Apple Records First-Ever Accident In Self-Driving Car Program (appleinsider.com)
Apple's self-driving car program has reported its first-ever accident, according to a filing to the state's DMV. No injuries were reported. AppleInsider reports: A test car was rear-ended by a Nissan Leaf while merging onto an expressway, Bloomberg's Mark Gurman said on Twitter. The Apple vehicle suffered "moderate" damage. Details are still forthcoming, so it's unclear if the fault was with the Nissan driver, Apple's hardware and software, or some combination of the two. In an update, AppleInsider provided the following information: "The Apple vehicle, a Lexus SUV, was merging onto the Lawrence Expressway in California's Bay Area on Aug. 24, Gurman later wrote, citing a filing by Apple's Steve Kenner with the Department of Motor Vehicles. The Leaf was moving at just 15 miles per hour, but was also damaged."
That is correct -- at least in general.
However it seems likely that we will see more accidents where a self driving car is rear ended by a non-self driving car (after factoring out the increased number of non-self driving cars that have some form of collision avoidance built into them). Self driving cars are just going to behave differently than human piloted ones - esp. with respect to detecting a hazard that actually doesn't exist and braking unexpectedly. This, in fact, is apparently somewhat why the Uber self-driving car that killed the jaywalking pedestrian had it's "sensitivity" to objects dialed down -- when it was turned up, it resulted in a jerky ride as the car reacted to stuff that wasn't a problem at all.

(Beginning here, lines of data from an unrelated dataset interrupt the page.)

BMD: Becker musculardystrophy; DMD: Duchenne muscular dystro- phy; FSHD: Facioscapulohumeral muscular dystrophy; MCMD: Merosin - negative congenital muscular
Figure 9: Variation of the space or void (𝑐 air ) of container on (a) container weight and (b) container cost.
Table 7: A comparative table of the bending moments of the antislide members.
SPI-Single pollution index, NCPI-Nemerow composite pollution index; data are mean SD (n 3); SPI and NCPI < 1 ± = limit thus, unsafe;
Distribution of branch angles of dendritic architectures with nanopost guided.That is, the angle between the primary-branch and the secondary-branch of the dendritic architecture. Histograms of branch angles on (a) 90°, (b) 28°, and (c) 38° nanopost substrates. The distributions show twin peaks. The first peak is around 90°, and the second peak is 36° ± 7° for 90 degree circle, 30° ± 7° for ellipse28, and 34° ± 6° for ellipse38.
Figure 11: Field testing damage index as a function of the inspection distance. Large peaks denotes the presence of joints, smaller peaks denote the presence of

If someone jams their brakes on for no reason on a freeway traveling at the speed limit, they may actually be at fault in a civil suit for the massive pileup that may result. This is called brake checking and is unsafe practice.
I'm guessing, knowing these merge lanes on Lawrence, that the Lexus appeared to the driver behind to have identified "its slot" and appeared to be taking that slot. At that point, the following driver probably began to devote more attention to identifying a slot they were going to squeeze into instead of to the Lexus because they were under the impression that the Lexus would continue its merge in a "human expected" fashion but the Lexus got "nervous" and aborted the merge and stopped -- but the driver behind was looking over to his left, not straight ahead. The driver in the back is, of course, at fault.

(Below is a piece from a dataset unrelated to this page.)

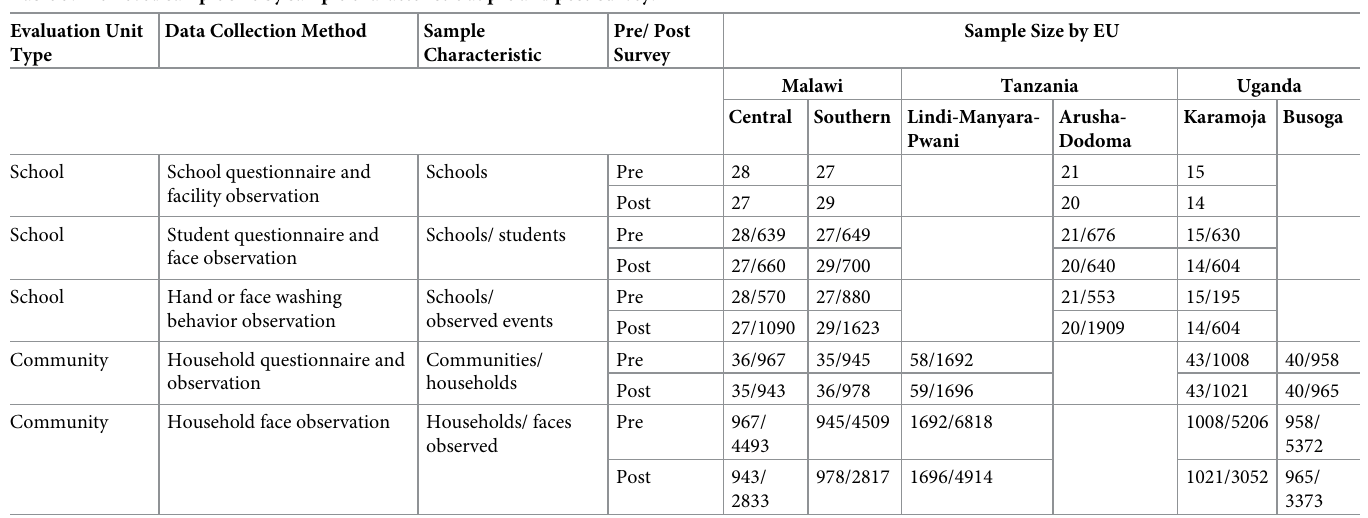
Table 3. Achieved sample size by sample characteristic at pre and post-survey.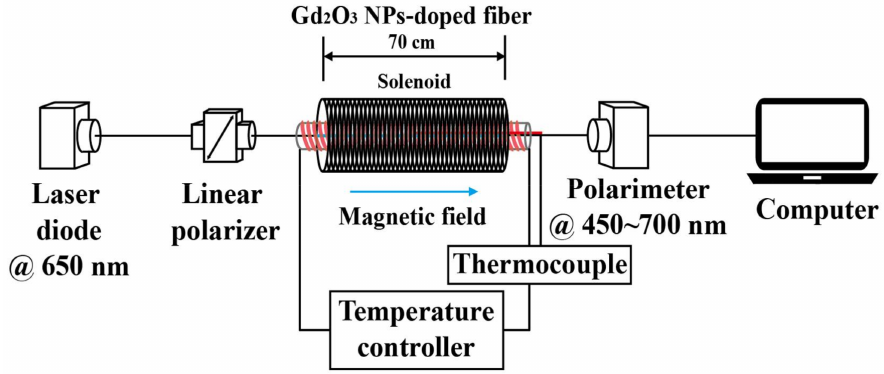
Figure 2. Experimental set-up to measure the temperature-dependent FRA of the Gd 2 O 3 NPs-doped fiber under magnetic field induced by the DC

There's an added twist on a good portion of Lawrence -- the RIGHT lane is a car pool lane and that's what you merge into. If you're not a carpool, you have a fairly limited opportunity to get over one lane before you're subject to an expensive moving violation. During moderate rush hour it can be hard to get over in time. This motivates the person doing the merge to consider additional factors which is an additional distraction.
I think the merge problem in moderately heavy rush hour traffic will, in general, be an Achilles' heel for self driving cars. There's actually few opportunities to "safely" (applying the law of physics, the requirement not to interfere with a car which has the right of way on the main road, and the need for self-driving cars to be risk adverse for PR and legal reasons) merge -- there simply are no slots available to "safely" (leaving required distance in front and behind the cars that the self driving car merges between) because cars are already traveling "too close" to each other and certainly not over twice the safe distance from each other for the speed they are traveling. This is likely to result in the first self driving car on each entrance as rush hour picks up simply stopping at the end of the merge lane (making it, of course, even harder to eventually merge) and sitting there until rush hour is over and traffic is light enough to allow it to come from a dead stop to a safe merge with no merge lane left for acceleration. Of course, there is a servo effect here -- once every entrance has ten or so self driving cars blocking it, traffic will lighten up and they will slowly trickle onto the freeway -- but the service streets will be a mess and a trip that would have taken one hour might take three hours.